En una nueva comparecencia con más dudas que certidumbres, Pedro Sánchez informaba este martes de los detalles del plan de desescalada aprobado por el Consejo de Ministros. Un plan que, a pesar de que, al parecer, lleva gestándose varias semanas, transmite serias dudas sobre su conveniencia y eficacia, por cuanto su aplicación va a depender de factores que el Ejecutivo dista mucho de poder controlar. La única certeza que se desprende de lo anunciado por Sánchez es la pretensión de ampliar, hasta al menos el 22 de junio, el estado de alarma, mientras los países de nuestro entorno ultiman planes para clausurarlo y volver cuanto antes a la normalidad; a la normalidad política e institucional, pero también, y cuanto antes, a la económica para atenuar las graves consecuencias sociales de la pandemia.

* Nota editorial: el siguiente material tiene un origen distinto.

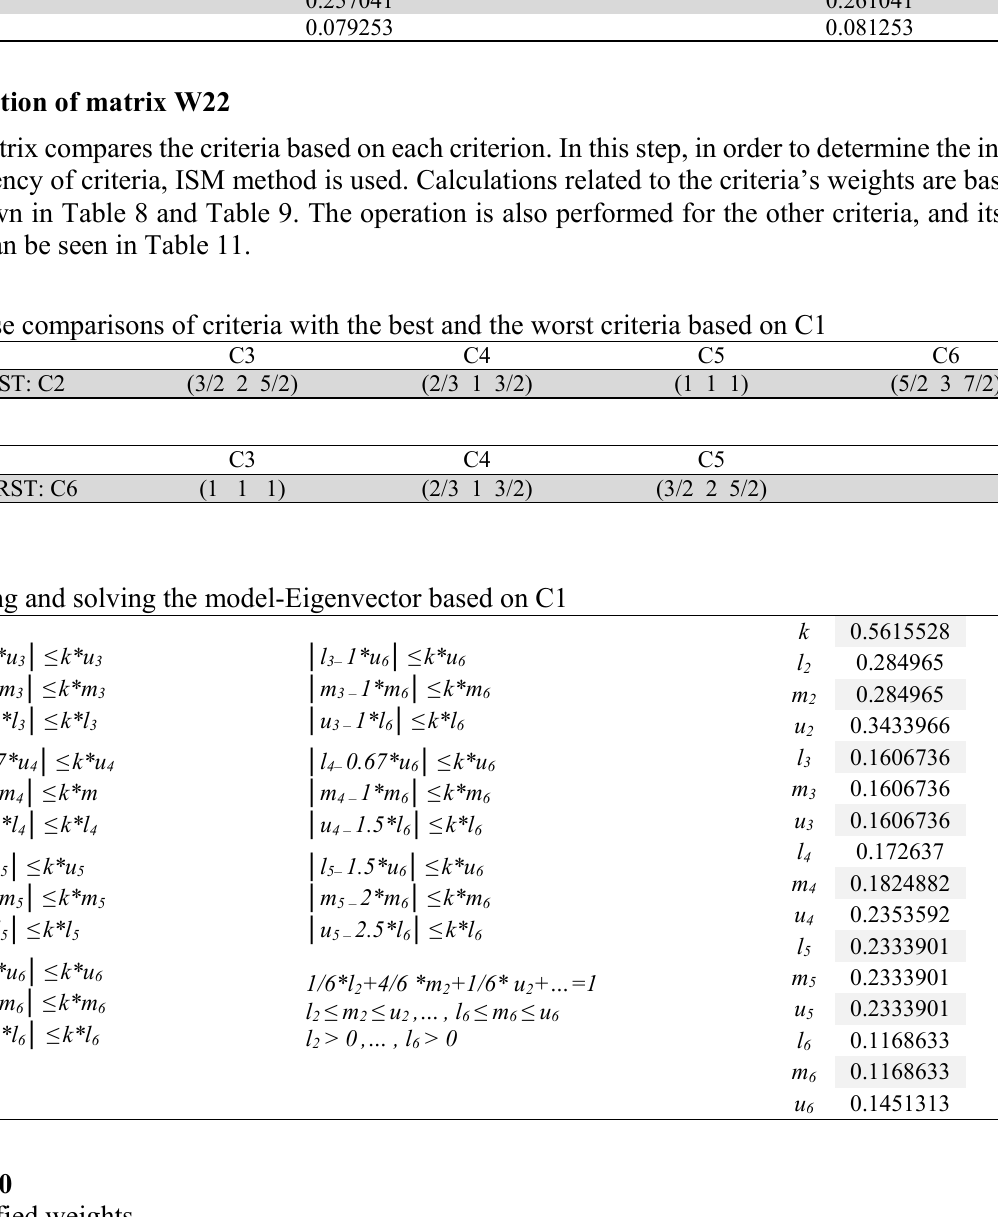
Deffuzified weights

Resulta además paradójico que el Ejecutivo presente un plan de desescalada mucho más estricto que las propias comunidades autónomas, que pretendían poner fin al confinamiento durante el mes de mayo. Es también irritante el hecho de que, en lugar de pactar con estas los términos del calendario, Sánchez pretenda imponer un sistema que parece diseñado sólo y exclusivamente para contentar a sus socios de investidura, especialmente al PNV, que ya ha manifestado su intención de celebrar elecciones en julio y evitar así el impacto que puedan tener en las urnas los demoledores efectos otoñales de la crisis económica.

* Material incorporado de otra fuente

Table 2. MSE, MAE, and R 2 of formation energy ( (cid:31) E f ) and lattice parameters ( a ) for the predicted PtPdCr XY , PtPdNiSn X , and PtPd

PP, Ciudadanos y PNV no pueden apoyar un plan no consensuado que da la puntilla al tejido productivo
Se trata, por tanto, de un plan no consensuado, opaco en su elaboración y arbitrario, que confirma la escasa voluntad de acuerdo de Sánchez y dilata la anómala situación de concentración de poder en la que el presidente del Gobierno parece moverse como pez en el agua. No hay razones de peso, ni sociales, ni tampoco sanitarias, ni desde luego económicas, que a fecha de hoy justifiquen la decisión de ampliar prácticamente dos meses más una excepcionalidad que afecta de forma severa a nuestras libertades. Y menos aún hacerlo de manera unilateral y, en el peor de los casos, atendiendo únicamente los intereses de minorías cuya preocupación por el interés del conjunto de los españoles es perfectamente descriptible.

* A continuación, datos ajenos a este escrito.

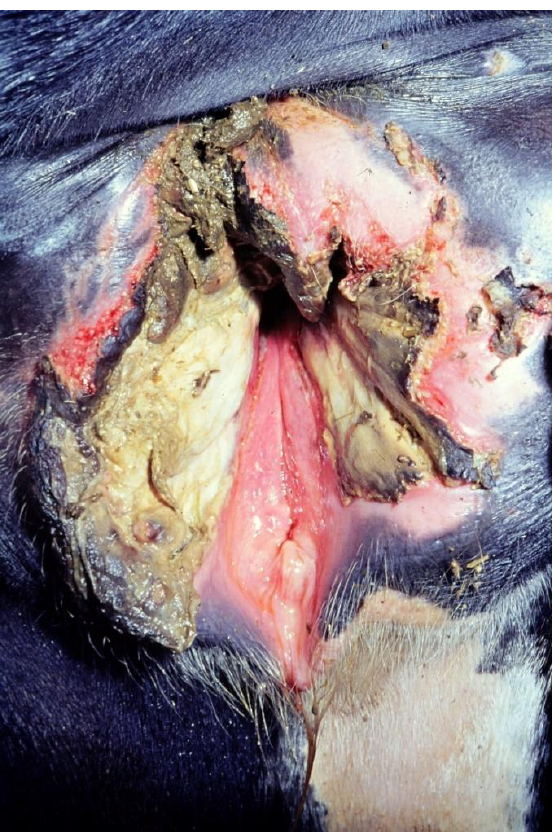
Figure 1. Injury of the vestibulum vaginae after dystocia in a heifer (picture source: Clinic for Cattle, University of Veterinary Medicine Hannover).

Por ello, los principales partidos con voz y voto decisivos, empezando por el PNV, partido íntimamente ligado al empresariado vasco y socio de investidura de Sánchez, y siguiendo por el PP, que gobierna en seis comunidades autónomas, deberían oponerse a este plan de desescalada, tendiendo a la vez la mano al presidente para, desde una posición de colaboración leal, pactar unas condiciones de salida mucho más sensatas, ajustadas a la realidad de cada territorio y a sus urgencias sociales y económicas, y al tiempo compatibles con poner punto final cuanto antes a esta situación de insólita y a poco que nos descuidemos despótica excepcionalidad.
En este sentido, esperamos que la pretensión apuntada por Sánchez de mantener ciertas medidas extraordinarias “hasta que llegue la vacuna” tenga exclusivamente que ver con la faceta sanitaria de la crisis o solo sea otro desliz de esos a los que tan acostumbrados nos tienen los portavoces gubernamentales. De otro modo, estaríamos ante un intento tan grave como extravagante de perpetuar una situación de excepcionalidad cuyo único propósito no podría ser otro que el de mantener parcialmente limitadas las atribuciones constitucionales del Parlamento y otras instituciones del Estado, para así condicionar la agenda política y amortiguar las reacciones políticas, sociales y judiciales a la muy deficiente gestión de la pandemia.